***** Textauszug

Werfen wir zum Schluß noch einen Blick auf die verschiedenen Bauformen, die in der klassischen Architektur den durchgreifenden Typus abgeben, so können wir folgende Unterschiede als die wichtigeren hervorheben.

 

a. Die dorische, ionische und korinthische Säulenordnung

Das nächste, was sich in dieser Rücksicht bemerklich macht, sind diejenigen Bauarten, deren Verschiedenheit am auffallendsten an den Säulen hervortritt, weshalb ich mich auch darauf beschränken will, hier nur die vornehmlich charakteristischen Kennzeichen der Säulenarten anzugeben.

Die bekanntesten Säulenordnungen sind die dorische, ionische und korinthische, über deren architektonische Schönheit und Zweckmäßigkeit hinaus früher und später nichts mehr erfunden ist. Denn die toskanische oder nach Hirt (Geschichte der Baukunst, Bd. I, S. 251 ) auch altgriechische Bauart gehört in ihrer schmucklosen Dürftigkeit wohl dem ursprünglich einfachen Holzbau, doch nicht der schönen Architektur an, und die sogenannte römische Säulenordnung ist, als eine bloß vermehrte Verzierung der korinthischen, unwesentlich.

Die Hauptpunkte nun, auf welche es ankommt, betreffen das Verhältnis der Höhe der Säulen zu ihrer Dicke, die verschiedene Art der Basis und des Kapitells und endlich die größeren oder geringeren Abstände der Säulen voneinander.
Was den ersten Punkt angeht, so erscheint die Säule plump und gedrückt, wenn sie nicht die vierfache Höhe ihres Durchmessers erreicht; übersteigt sie indessen die zehnfache Höhe desselben, so erscheint sie dem Auge zu dünn und schlank für die Zweckmäßigkeit des Tragens. Hiermit aber steht die Entfernung der Säulen voneinander in engem Verhältnis; denn sollen die Säulen dicker erscheinen, so müssen sie einander näher gestellt werden, sollen sie dagegen schmächtiger und schmaler aussehen, so können die Abstände weiter sein.
Von gleicher Wichtigkeit ist es, ob die Säule ein Fußgestell hat oder nicht, ob das Kapitell höher ist oder niedriger, schmucklos oder verzierter, indem sich dadurch ihr ganzer Charakter verändert.

**********

▶ Aufgaben:
1) Stimmen diese Aussagen mit dem Auszug über die Säulenordnungen überein? Antworte jeweils mit Ja oder Nein und führe die entscheidenden Worte aus dem Auszug wörtlich an: (a) Die toskanische Bauart gehört zur schönen Architektur. (b) Eine Säule wirkt plump, wenn sie nicht die vierfache Höhe ihres Durchmessers erreicht. (c) Sollen Säulen dicker wirken, stellt man sie weiter auseinander.
2) Führe den Auszug über die Säulenordnungen nach seinem letzten Satz weiter.
Die Datensätze kommen aus einer anderen Quelle.

***** Vorliegende Daten

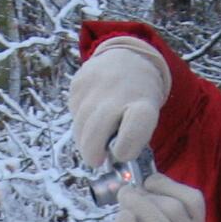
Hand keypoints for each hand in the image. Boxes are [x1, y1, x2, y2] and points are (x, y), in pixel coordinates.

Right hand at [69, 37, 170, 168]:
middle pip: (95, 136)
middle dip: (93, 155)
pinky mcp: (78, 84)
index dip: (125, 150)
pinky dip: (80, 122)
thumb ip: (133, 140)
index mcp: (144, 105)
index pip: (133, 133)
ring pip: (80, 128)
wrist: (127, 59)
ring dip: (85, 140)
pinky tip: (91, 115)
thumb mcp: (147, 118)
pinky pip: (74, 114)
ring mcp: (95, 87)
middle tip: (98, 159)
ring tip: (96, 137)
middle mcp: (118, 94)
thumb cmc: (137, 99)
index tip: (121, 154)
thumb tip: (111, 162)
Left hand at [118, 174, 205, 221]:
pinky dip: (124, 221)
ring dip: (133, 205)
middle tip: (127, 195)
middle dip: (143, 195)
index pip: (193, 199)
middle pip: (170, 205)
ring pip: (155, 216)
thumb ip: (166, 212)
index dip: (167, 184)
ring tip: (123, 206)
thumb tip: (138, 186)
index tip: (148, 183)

**********
***** Vorliegende Daten

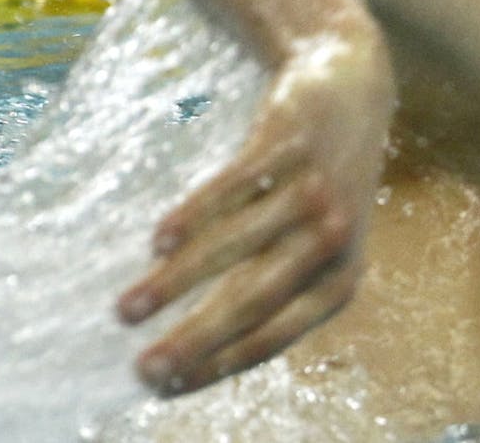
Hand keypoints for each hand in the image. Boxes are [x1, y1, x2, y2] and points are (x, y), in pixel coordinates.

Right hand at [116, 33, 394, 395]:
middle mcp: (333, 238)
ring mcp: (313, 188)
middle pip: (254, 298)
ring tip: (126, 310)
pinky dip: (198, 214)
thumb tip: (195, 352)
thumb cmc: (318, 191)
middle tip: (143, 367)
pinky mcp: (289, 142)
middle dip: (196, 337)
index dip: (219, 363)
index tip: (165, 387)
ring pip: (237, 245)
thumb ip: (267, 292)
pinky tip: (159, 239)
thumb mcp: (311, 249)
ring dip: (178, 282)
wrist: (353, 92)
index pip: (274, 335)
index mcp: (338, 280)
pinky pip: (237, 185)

**********

▶ Antworten:
1)
(a) Nein: „doch nicht der schönen Architektur an“
(b) Ja: „so erscheint die Säule plump und gedrückt, wenn sie nicht die vierfache Höhe ihres Durchmessers erreicht“
(c) Nein: „sollen die Säulen dicker erscheinen, so müssen sie einander näher gestellt werden“

2)
In Ansehung des Schaftes aber gilt die Regel, daß derselbe glatt und unverziert gelassen werden muß, obschon er nicht in durchgängig gleicher Dicke aufsteigt, sondern nach oben hin um ein weniges schmaler wird als unten und in der Mitte, so daß dadurch eine Schwellung entsteht, die, wenn auch fast unmerklich, dennoch vorhanden sein muß. Nun hat man zwar später, zur Zeit des scheidenden Mittelalters, bei der Wiederanwendung der alten Säulenformen auf die christliche Architektur die glatten Säulenschäfte zu kahl gefunden und deshalb Blumenkränze umhergeschlungen oder die Säulen auch wohl spiralförmig sich heraufwinden lassen; doch dies ist unstatthaft und gegen den wahren Geschmack, weil die Säule  nichts erfüllen soll als das Geschäft des Tragens und in diesem Geschäft fest, gerade und selbständig emporzusteigen hat. Das einzige, was die Alten beim Säulenschaft anbrachten, war die Kannelierung, wodurch die Säulen, wie schon Vitruv sagt, breiter erscheinen, als wenn sie ganz glatt gehalten sind. Solche Kannelierungen finden sich im größten Maßstabe.

Von den näheren Unterschieden nun der dorischen, ionischen und korinthischen Säulenordnung und Bauart will ich nur folgende Hauptpunkte anführen.

α) In den ersten Konstruktionen ist die Sicherheit des Baues die Grundbestimmung, bei welcher die Architektur stehenbleibt und deshalb noch keine schlanken Verhältnisse und deren kühnere Leichtigkeit wagt, sondern sich mit schwerfälligen Formen zufrieden erweist.
Dies ist in der dorischen Bauart der Fall. In ihr behält das Materielle in seiner lastenden Schwere noch die meiste Einwirkung und kommt besonders in dem Verhältnis der Breite und Höhe zum Vorschein. Erhebt sich ein Gebäude leicht und frei, so scheint das Lasten schwerer Massen überwunden, lagert es sich dagegen breiter und niedriger hin, so gibt sich, wie im dorischen Baustil, die Festigkeit und Solidität, welche unter der Herrschaft der Schwere steht, als die Hauptsache zu erkennen.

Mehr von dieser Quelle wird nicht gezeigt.